Sengketa Status Tersangka Kasus Fitnah Ijazah Jokowi, Polda Metro Serahkan Duplik di Persidangan
JAKARTA – Tim Bidang Hukum (Bidkum) Polda Metro Jaya bersama Kejaksaan Negeri (Kejari) Jakarta Selatan resmi membacakan poin tanggapan terakhir (duplik) atas replik yang diajukan kubu KRMTR Roy Suryo. Persidangan lanjutan praperadilan ini digelar guna menguji sah atau tidaknya penetapan status tersangka terhadap Roy Suryo atas kasus dugaan fitnah ijazah palsu mantan Presiden RI, Joko Widodo (Jokowi).
Dalam persidangan yang berlangsung pada Senin (13/7/2026) tersebut, Bidkum Polda Metro Jaya selaku pihak Termohon menegaskan tetap pada pendirian awal mereka sebagaimana tertuang dalam nota Jawaban. Pihak kepolisian meminta kepada Hakim Tunggal untuk menolak seluruh gugatan praperadilan yang diajukan oleh pemohon.
Demi efisiensi waktu sidang, dokumen duplik dari kepolisian diserahkan langsung kepada hakim dan pihak Pemohon tanpa dibacakan secara utuh di ruang sidang.
"Dianggap dibacakan, mau begitu (pihak Termohon). Bisa dipelajari nanti ya (oleh pihak Pemohon). Intinya kan tidak jauh berbeda dengan tetap seperti pada Jawabannya," ujar Hakim Tunggal Praperadilan, I Ketut Darpawan, di ruang sidang Pengadilan Negeri Jakarta Selatan.
Kejari Jaksel Minta Gugatan Gugur dalam Eksepsi
Berbeda taktik dengan kepolisian, tim Biro Hukum Kejari Jakarta Selatan selaku pihak Turut Termohon memilih untuk tetap membacakan poin petitum duplik mereka di hadapan majelis.
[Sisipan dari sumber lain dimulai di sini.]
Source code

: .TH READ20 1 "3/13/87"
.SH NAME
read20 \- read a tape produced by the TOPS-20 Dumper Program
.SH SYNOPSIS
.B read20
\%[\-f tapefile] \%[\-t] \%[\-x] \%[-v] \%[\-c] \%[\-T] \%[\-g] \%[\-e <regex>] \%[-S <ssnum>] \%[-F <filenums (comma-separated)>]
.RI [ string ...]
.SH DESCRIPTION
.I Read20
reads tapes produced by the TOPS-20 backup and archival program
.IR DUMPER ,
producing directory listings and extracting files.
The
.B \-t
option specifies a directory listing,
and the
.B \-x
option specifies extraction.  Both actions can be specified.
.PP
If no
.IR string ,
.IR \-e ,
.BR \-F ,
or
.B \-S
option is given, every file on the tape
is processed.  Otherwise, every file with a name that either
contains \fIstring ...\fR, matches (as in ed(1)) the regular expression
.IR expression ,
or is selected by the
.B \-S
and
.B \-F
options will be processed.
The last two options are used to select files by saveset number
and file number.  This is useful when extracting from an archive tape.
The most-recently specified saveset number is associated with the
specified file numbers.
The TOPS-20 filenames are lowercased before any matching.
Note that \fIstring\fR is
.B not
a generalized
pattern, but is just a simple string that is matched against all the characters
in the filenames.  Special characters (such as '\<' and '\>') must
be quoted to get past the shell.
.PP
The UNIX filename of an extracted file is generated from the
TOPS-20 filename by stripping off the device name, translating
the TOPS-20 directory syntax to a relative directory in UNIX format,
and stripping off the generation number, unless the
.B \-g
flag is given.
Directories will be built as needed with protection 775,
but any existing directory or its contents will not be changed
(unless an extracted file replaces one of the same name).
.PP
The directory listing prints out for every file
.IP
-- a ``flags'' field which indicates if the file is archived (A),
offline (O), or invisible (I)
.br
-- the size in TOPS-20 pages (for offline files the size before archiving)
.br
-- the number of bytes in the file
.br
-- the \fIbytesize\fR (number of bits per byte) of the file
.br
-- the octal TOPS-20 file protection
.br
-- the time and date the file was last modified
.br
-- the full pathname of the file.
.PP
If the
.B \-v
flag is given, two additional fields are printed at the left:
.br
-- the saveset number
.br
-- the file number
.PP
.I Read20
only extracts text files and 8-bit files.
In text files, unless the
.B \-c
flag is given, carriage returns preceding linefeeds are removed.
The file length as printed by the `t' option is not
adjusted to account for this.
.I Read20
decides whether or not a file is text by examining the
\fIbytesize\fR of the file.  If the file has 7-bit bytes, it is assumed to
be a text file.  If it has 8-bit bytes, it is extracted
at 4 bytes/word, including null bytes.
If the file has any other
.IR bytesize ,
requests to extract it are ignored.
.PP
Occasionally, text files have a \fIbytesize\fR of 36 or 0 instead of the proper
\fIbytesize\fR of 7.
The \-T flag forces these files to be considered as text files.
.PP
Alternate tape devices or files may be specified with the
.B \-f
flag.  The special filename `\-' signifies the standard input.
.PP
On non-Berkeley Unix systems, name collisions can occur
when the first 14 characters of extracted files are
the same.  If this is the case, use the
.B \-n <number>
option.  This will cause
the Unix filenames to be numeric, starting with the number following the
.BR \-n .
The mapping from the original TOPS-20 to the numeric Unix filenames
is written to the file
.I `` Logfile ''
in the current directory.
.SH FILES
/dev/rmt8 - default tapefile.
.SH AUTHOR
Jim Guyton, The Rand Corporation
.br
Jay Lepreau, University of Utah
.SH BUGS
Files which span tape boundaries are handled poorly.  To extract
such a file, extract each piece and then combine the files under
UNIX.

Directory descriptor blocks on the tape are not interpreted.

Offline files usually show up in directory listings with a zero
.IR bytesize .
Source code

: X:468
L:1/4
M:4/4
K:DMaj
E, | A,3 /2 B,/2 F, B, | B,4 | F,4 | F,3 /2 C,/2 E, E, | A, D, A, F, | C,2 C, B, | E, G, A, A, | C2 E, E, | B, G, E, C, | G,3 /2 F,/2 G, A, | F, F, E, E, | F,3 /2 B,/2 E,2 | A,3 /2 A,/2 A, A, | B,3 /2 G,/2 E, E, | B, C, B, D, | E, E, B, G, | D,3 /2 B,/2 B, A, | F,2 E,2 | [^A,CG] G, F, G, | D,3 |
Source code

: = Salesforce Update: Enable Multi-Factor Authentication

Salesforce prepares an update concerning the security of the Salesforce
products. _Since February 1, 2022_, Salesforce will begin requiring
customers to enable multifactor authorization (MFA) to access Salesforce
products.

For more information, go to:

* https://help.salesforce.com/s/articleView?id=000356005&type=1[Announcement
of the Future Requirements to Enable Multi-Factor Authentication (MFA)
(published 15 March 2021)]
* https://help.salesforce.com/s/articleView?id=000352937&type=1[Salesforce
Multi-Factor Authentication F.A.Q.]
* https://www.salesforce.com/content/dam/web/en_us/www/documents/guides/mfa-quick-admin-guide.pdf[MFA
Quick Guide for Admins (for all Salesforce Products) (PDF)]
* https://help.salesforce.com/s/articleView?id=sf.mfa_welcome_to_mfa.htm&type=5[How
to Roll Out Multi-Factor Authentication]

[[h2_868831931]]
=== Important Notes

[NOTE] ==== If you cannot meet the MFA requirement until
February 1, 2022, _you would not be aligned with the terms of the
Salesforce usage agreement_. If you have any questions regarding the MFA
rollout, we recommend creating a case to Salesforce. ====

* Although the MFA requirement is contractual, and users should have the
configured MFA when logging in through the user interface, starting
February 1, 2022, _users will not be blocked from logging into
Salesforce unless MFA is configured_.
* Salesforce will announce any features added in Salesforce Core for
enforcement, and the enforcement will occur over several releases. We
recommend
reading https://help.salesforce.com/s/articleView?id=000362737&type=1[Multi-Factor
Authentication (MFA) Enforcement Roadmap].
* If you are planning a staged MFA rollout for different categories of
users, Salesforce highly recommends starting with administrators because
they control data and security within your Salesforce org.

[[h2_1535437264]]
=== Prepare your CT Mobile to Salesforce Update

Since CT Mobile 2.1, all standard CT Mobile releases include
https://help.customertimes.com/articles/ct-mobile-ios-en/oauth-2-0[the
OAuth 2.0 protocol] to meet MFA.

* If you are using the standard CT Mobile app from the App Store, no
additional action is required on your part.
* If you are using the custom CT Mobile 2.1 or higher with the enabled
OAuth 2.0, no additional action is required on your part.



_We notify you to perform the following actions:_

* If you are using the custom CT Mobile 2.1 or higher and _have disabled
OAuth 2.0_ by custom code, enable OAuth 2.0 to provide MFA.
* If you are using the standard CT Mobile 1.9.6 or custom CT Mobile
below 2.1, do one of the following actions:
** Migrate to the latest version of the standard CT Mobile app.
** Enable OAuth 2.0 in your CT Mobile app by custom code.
Kendati demikian, substansi yang disampaikan dinilai selaras dengan isi jawaban persidangan sebelumnya.
Jaksa penuntut umum memohon kepada hakim tunggal agar langsung menjatuhkan putusan di ranah eksepsi (keberatan formal) dengan menyatakan permohonan praperadilan mantan Menpora tersebut cacat formil sehingga tidak perlu diperiksa lebih lanjut materi perkaranya.
"Dalam eksepsi, menerima dan mengabulkan eksepsi Turut Termohon untuk seluruhnya. Menyatakan permohonan praperadilan Pemohon tidak dapat diterima (niet ontvankelijke verklaard)," tegas jaksa saat membacakan petitumnya.
Agenda Selanjutnya: Pembuktian Kubu Roy Suryo
Mendengar sikap dari kedua instansi penegak hukum tersebut, Hakim Tunggal I Ketut Darpawan memutuskan untuk menunda jalannya persidangan.
Sidang akan kembali dibuka pada Selasa, 14 Juli 2026, dengan agenda beralih ke pembuktian dari kubu Roy Suryo selaku Pemohon. Hakim memberikan kesempatan penuh bagi tim hukum Roy Suryo untuk mengajukan alat bukti surat serta menghadirkan saksi-saksi fakta maupun ahli guna menguatkan dalil gugatan mereka di persidangan.